● Data records:
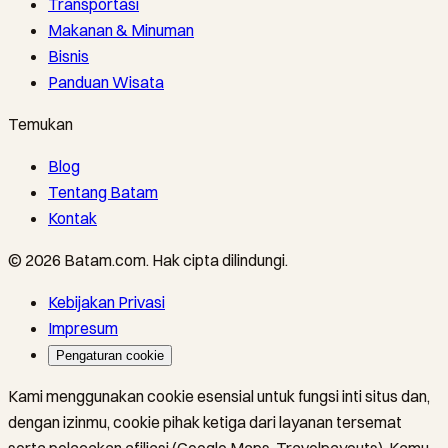
Transportasi
Makanan & Minuman
Bisnis
Panduan Wisata
Temukan
Blog
Tentang Batam
Kontak
©
2026
Batam.com
.
Hak cipta dilindungi.
Kebijakan Privasi
Impresum
Pengaturan cookie
Kami menggunakan cookie esensial untuk fungsi inti situs dan,
dengan izinmu, cookie pihak ketiga dari layanan tersemat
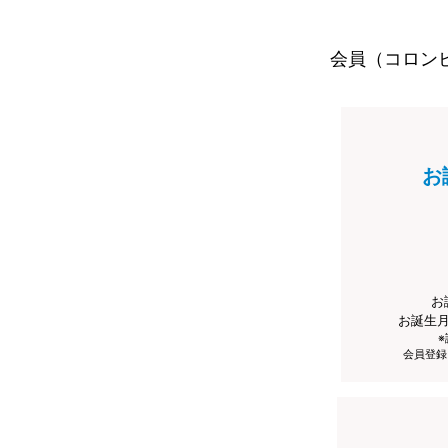
会員（コロン
お
お
お誕生
会員登録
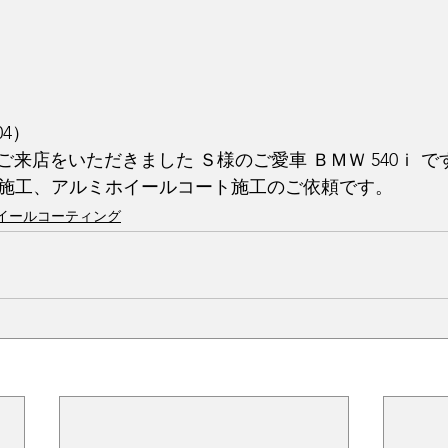
04）
来店をいただきました Ｓ様のご愛車 ＢＭＷ 540ｉ で
ート施工、アルミホイールコート施工のご依頼です。
イールコーティング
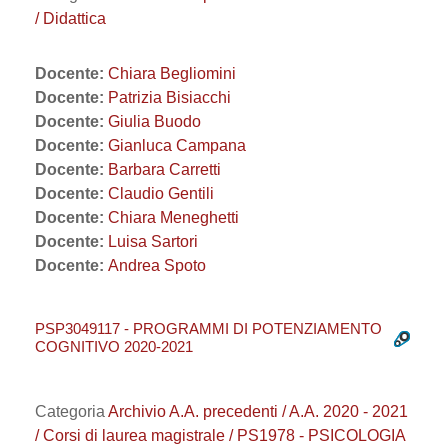
/ Didattica
Docente:
Chiara Begliomini
Docente:
Patrizia Bisiacchi
Docente:
Giulia Buodo
Docente:
Gianluca Campana
Docente:
Barbara Carretti
Docente:
Claudio Gentili
Docente:
Chiara Meneghetti
Docente:
Luisa Sartori
Docente:
Andrea Spoto
PSP3049117 - PROGRAMMI DI POTENZIAMENTO
COGNITIVO 2020-2021
Categoria
Archivio A.A. precedenti / A.A. 2020 - 2021
/ Corsi di laurea magistrale / PS1978 - PSICOLOGIA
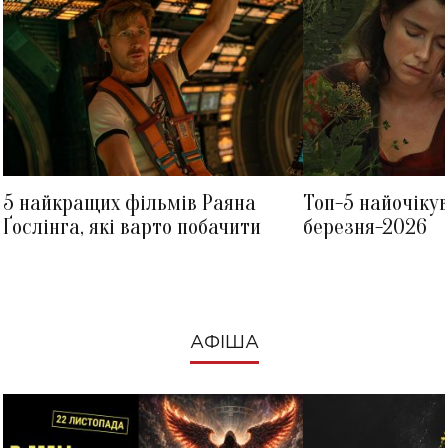
5 найкращих фільмів Раяна
Топ-5 найочіку
Ґослінга, які варто побачити
березня-2026
АФІША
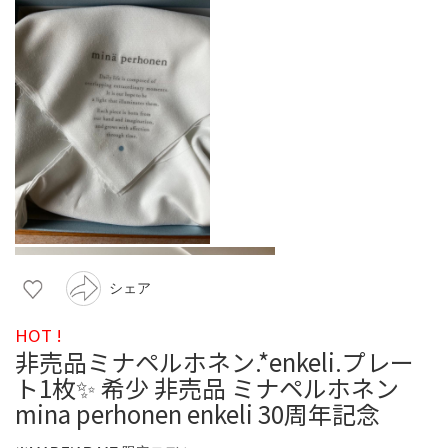
シェア
HOT !
非売品ミナペルホネン.*enkeli.プレー
ト1枚✨ 希少 非売品 ミナペルホネン
mina perhonen enkeli 30周年記念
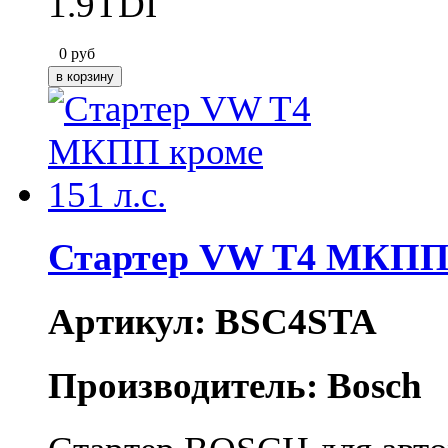
1.9TDI
0
руб
Стартер VW T4 МКПП к
Артикул: BSC4STA
Производитель: Bosch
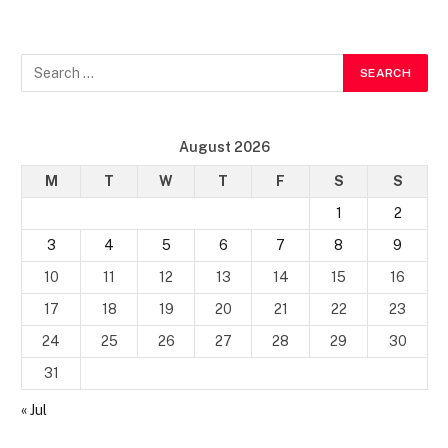
August 2026
M
T
W
T
F
S
S
1
2
3
4
5
6
7
8
9
10
11
12
13
14
15
16
17
18
19
20
21
22
23
24
25
26
27
28
29
30
31
« Jul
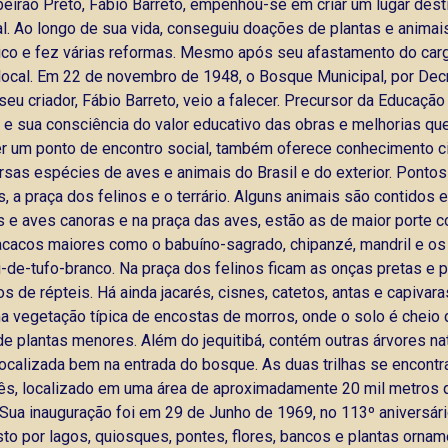
beirão Preto, Fábio Barreto, empenhou-se em criar um lugar dest
. Ao longo de sua vida, conseguiu doações de plantas e animais 
ico e fez várias reformas. Mesmo após seu afastamento do car
 local. Em 22 de novembro de 1948, o Bosque Municipal, por De
u criador, Fábio Barreto, veio a falecer. Precursor da Educação
 e sua consciência do valor educativo das obras e melhorias q
er um ponto de encontro social, também oferece conhecimento c
ersas espécies de aves e animais do Brasil e do exterior. Ponto
s, a praça dos felinos e o terrário. Alguns animais são contidos
 e aves canoras e na praça das aves, estão as de maior porte co
macacos maiores como o babuíno-sagrado, chipanzé, mandril e 
-de-tufo-branco. Na praça dos felinos ficam as onças pretas e 
tipos de répteis. Há ainda jacarés, cisnes, catetos, antas e cap
a vegetação típica de encostas de morros, onde o solo é cheio de
 plantas menores. Além do jequitibá, contém outras árvores nati
localizada bem na entrada do bosque. As duas trilhas se encon
nês, localizado em uma área de aproximadamente 20 mil metros q
 Sua inauguração foi em 29 de Junho de 1969, no 113º aniversár
o por lagos, quiosques, pontes, flores, bancos e plantas orname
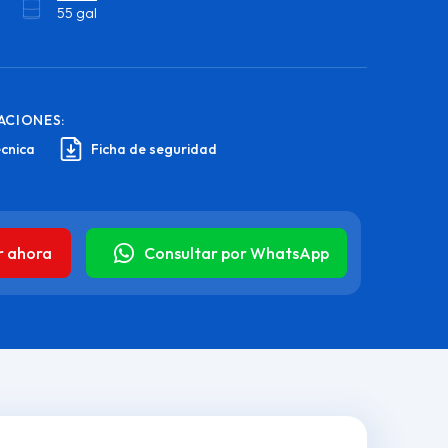
55 gal
ACIONES:
écnica
Ficha de seguridad
r ahora
Consultar por WhatsApp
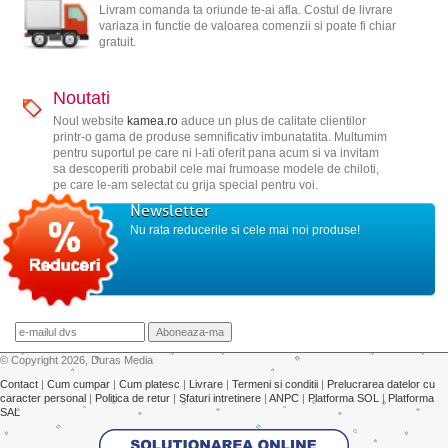
Livram comanda ta oriunde te-ai afla. Costul de livrare
variaza in functie de valoarea comenzii si poate fi chiar
gratuit.
Noutati
Noul website
kamea.ro
aduce un plus de calitate clientilor
printr-o gama de produse semnificativ imbunatatita. Multumim
pentru suportul pe care ni l-ati oferit pana acum si va invitam
sa descoperiti probabil cele mai frumoase modele de chiloti,
pe care le-am selectat cu grija special pentru voi.
Newsletter
Nu rata reducerile si cele mai noi produse!
© Copyright 2026, Duras Media
Contact
|
Cum cumpar
|
Cum platesc
|
Livrare
|
Termeni si conditii
|
Prelucrarea datelor cu
caracter personal
|
Politica de retur
|
Sfaturi intretinere
|
ANPC
|
Platforma SOL
|
Platforma
SAL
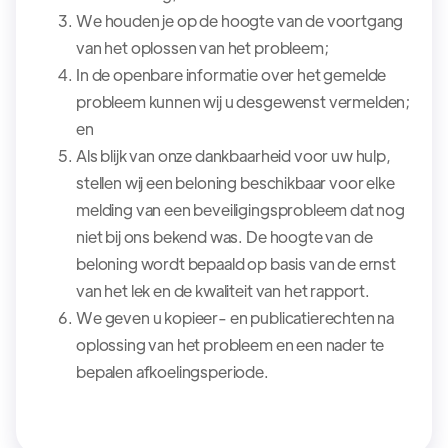
We houden je op de hoogte van de voortgang
van het oplossen van het probleem;
In de openbare informatie over het gemelde
probleem kunnen wij u desgewenst vermelden;
en
Als blijk van onze dankbaarheid voor uw hulp,
stellen wij een beloning beschikbaar voor elke
melding van een beveiligingsprobleem dat nog
niet bij ons bekend was. De hoogte van de
beloning wordt bepaald op basis van de ernst
van het lek en de kwaliteit van het rapport.
We geven u kopieer- en publicatierechten na
oplossing van het probleem en een nader te
bepalen afkoelingsperiode.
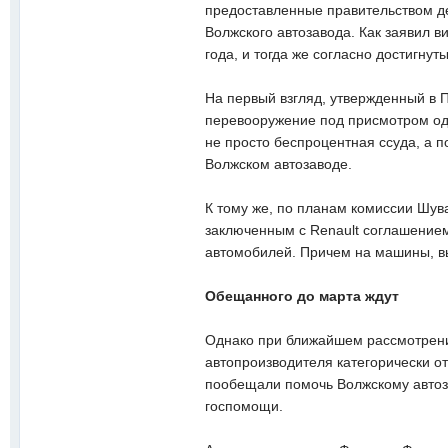
предоставленные правительством ден
Волжского автозавода. Как заявил 
года, и тогда же согласно достигну
На первый взгляд, утвержденный в 
перевооружение под присмотром одн
не просто беспроцентная ссуда, а п
Волжском автозаводе.
К тому же, по планам комиссии Шува
заключенным с Renault соглашением
автомобилей. Причем на машины, вы
Обещанного до марта ждут
Однако при ближайшем рассмотрении
автопроизводителя категорически от
пообещали помочь Волжскому автоза
госпомощи.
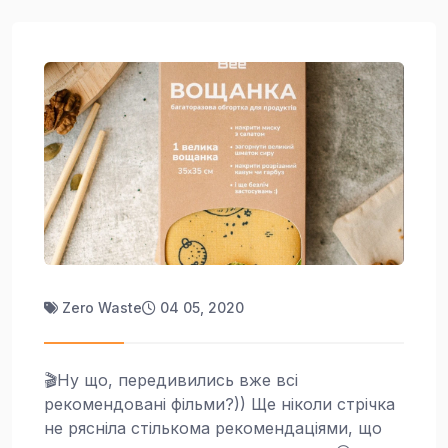
Zero Waste
04 05, 2020
🎬Ну що, передивились вже всі
рекомендовані фільми?)) Ще ніколи стрічка
не рясніла стількома рекомендаціями, що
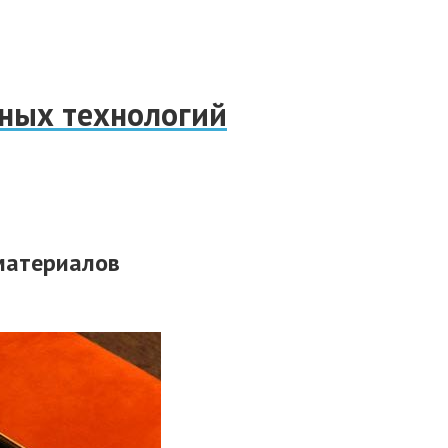
нных технологий
 материалов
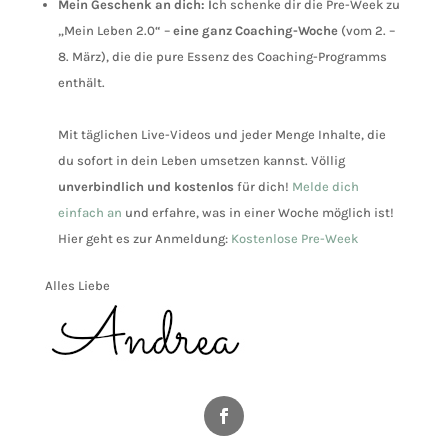
Mein Geschenk an dich: I
ch schenke dir die Pre-Week zu
„Mein Leben 2.0“ –
eine ganz Coaching-Woche
(vom 2. –
8. März), die die pure Essenz des Coaching-Programms
enthält.
Mit täglichen Live-Videos und jeder Menge Inhalte, die
du sofort in dein Leben umsetzen kannst. Völlig
unverbindlich und kostenlos
für dich!
Melde dich
einfach an
und erfahre, was in einer Woche möglich ist!
Hier geht es zur Anmeldung:
Kostenlose Pre-Week
Alles Liebe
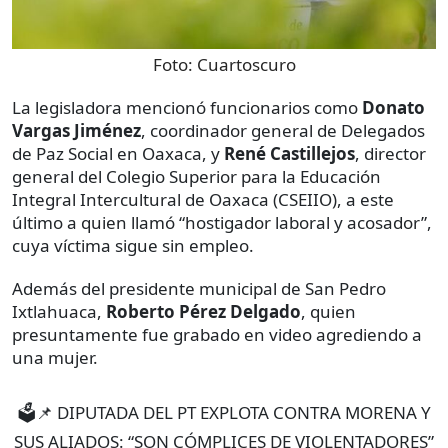
Foto:
Cuartoscuro
La legisladora mencionó funcionarios como
Donato
Vargas Jiménez
, coordinador general de Delegados
de Paz Social en Oaxaca,
y
René Castillejos
, director
general del Colegio Superior para la Educación
Integral Intercultural de Oaxaca (CSEIIO), a este
último a quien llamó “hostigador laboral y acosador”,
cuya víctima sigue sin empleo.
Además del presidente municipal de San Pedro
Ixtlahuaca,
Roberto Pérez Delgado
, quien
presuntamente fue grabado en video agrediendo a
una mujer.
🗳📌 DIPUTADA DEL PT EXPLOTA CONTRA MORENA Y
SUS ALIADOS: “SON CÓMPLICES DE VIOLENTADORES”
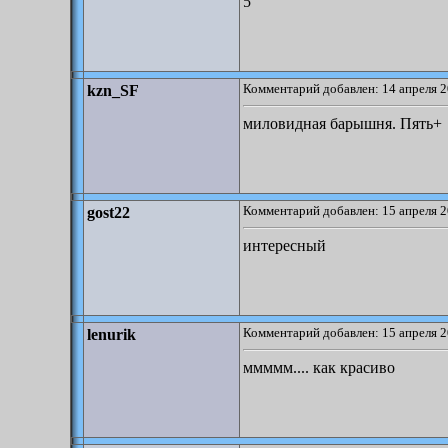
5
Комментарий добавлен: 14 апреля 2
kzn_SF
миловидная барышня. Пять+
Комментарий добавлен: 15 апреля 2
gost22
интересный
Комментарий добавлен: 15 апреля 2
lenurik
ммммм.... как красиво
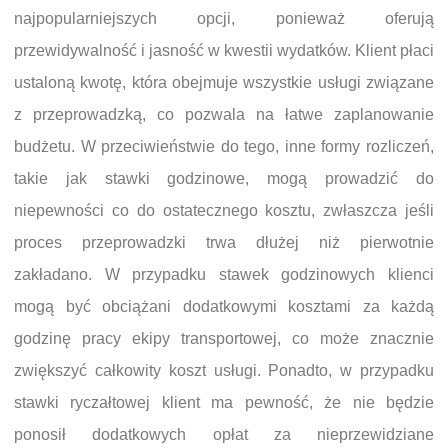
najpopularniejszych opcji, ponieważ oferują
przewidywalność i jasność w kwestii wydatków. Klient płaci
ustaloną kwotę, która obejmuje wszystkie usługi związane
z przeprowadzką, co pozwala na łatwe zaplanowanie
budżetu. W przeciwieństwie do tego, inne formy rozliczeń,
takie jak stawki godzinowe, mogą prowadzić do
niepewności co do ostatecznego kosztu, zwłaszcza jeśli
proces przeprowadzki trwa dłużej niż pierwotnie
zakładano. W przypadku stawek godzinowych klienci
mogą być obciążani dodatkowymi kosztami za każdą
godzinę pracy ekipy transportowej, co może znacznie
zwiększyć całkowity koszt usługi. Ponadto, w przypadku
stawki ryczałtowej klient ma pewność, że nie będzie
ponosił dodatkowych opłat za nieprzewidziane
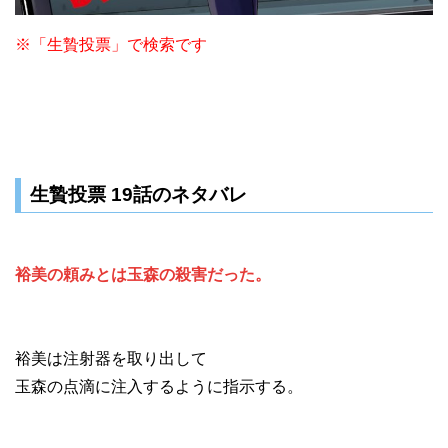
※「生贄投票」で検索です
生贄投票 19話のネタバレ
裕美の頼みとは玉森の殺害だった。
裕美は注射器を取り出して
玉森の点滴に注入するように指示する。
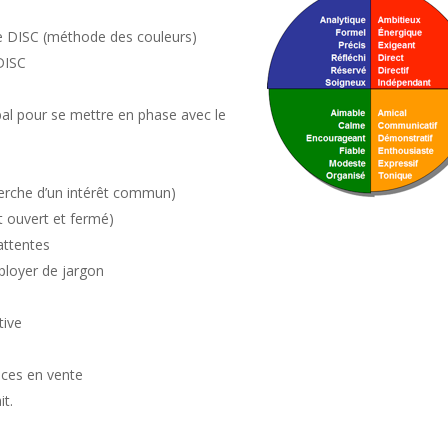
ode DISC (méthode des couleurs)
DISC
al pour se mettre en phase avec le
erche d’un intérêt commun)
t ouvert et fermé)
attentes
mployer de jargon
tive
aces en vente
it.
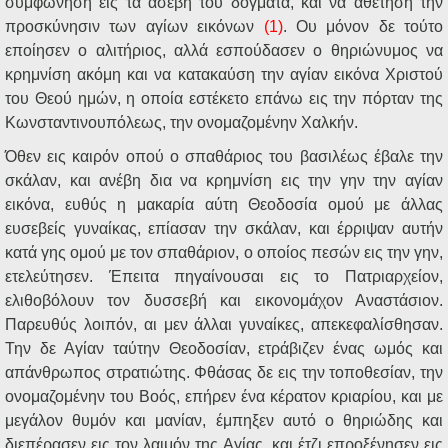
συμφωνήση εις τα ασεβή του δόγματα, και να αθετήση την
προσκύνησιν των αγίων εικόνων
(1)
. Ου μόνον δε τούτο
εποίησεν ο αλιτήριος, αλλά εσπούδασεν ο θηριώνυμος να
κρημνίση ακόμη και να κατακαύση την αγίαν εικόνα Χριστού
του Θεού ημών, η οποία εστέκετο επάνω εις την πόρταν της
Κωνσταντινουπόλεως, την ονομαζομένην Χαλκήν.
Όθεν εις καιρόν οπού ο σπαθάριος του βασιλέως έβαλε την
σκάλαν, και ανέβη δια να κρημνίση εις την γην την αγίαν
εικόνα, ευθύς η μακαρία αύτη Θεοδοσία ομού με άλλας
ευσεβείς γυναίκας, επίασαν την σκάλαν, και έρριψαν αυτήν
κατά γης ομού με τον σπαθάριον, ο οποίος πεσών εις την γην,
ετελεύτησεν. Έπειτα πηγαίνουσαι εις το Πατριαρχείον,
ελιθοβόλουν τον δυσσεβή και εικονομάχον Αναστάσιον.
Παρευθύς λοιπόν, αι μεν άλλαι γυναίκες, απεκεφαλίσθησαν.
Την δε Αγίαν ταύτην Θεοδοσίαν, ετράβιζεν ένας ωμός και
απάνθρωπος στρατιώτης. Φθάσας δε εις την τοποθεσίαν, την
ονομαζομένην του Βοός, επήρεν ένα κέρατον κριαρίου, και με
μεγάλον θυμόν και μανίαν, έμπηξεν αυτό ο θηριώδης και
διεπέρασεν εις τον λαιμόν της Αγίας, και έτζι επροξένησεν εις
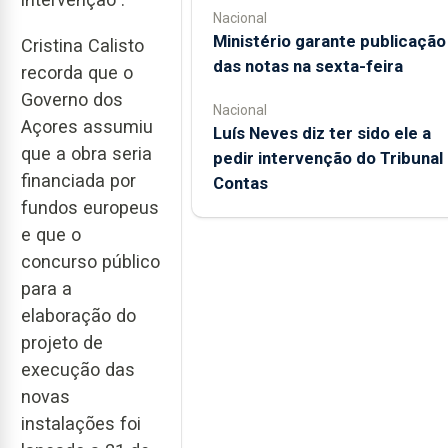
Nacional
Ministério garante publicação
Cristina Calisto
das notas na sexta-feira
recorda que o
Governo dos
Nacional
Açores assumiu
Luís Neves diz ter sido ele a
que a obra seria
pedir intervenção do Tribunal
financiada por
Contas
fundos europeus
e que o
concurso público
para a
elaboração do
projeto de
execução das
novas
instalações foi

● Exercise objective:
Pull out all lines from the entries above that include the word "plantas".

● Written solution:
. Ao longo de sua vida, conseguiu doações de plantas e animais 
 plantas menores. Além do jequitibá, contém outras árvores nati
o por lagos, quiosques, pontes, flores, bancos e plantas orname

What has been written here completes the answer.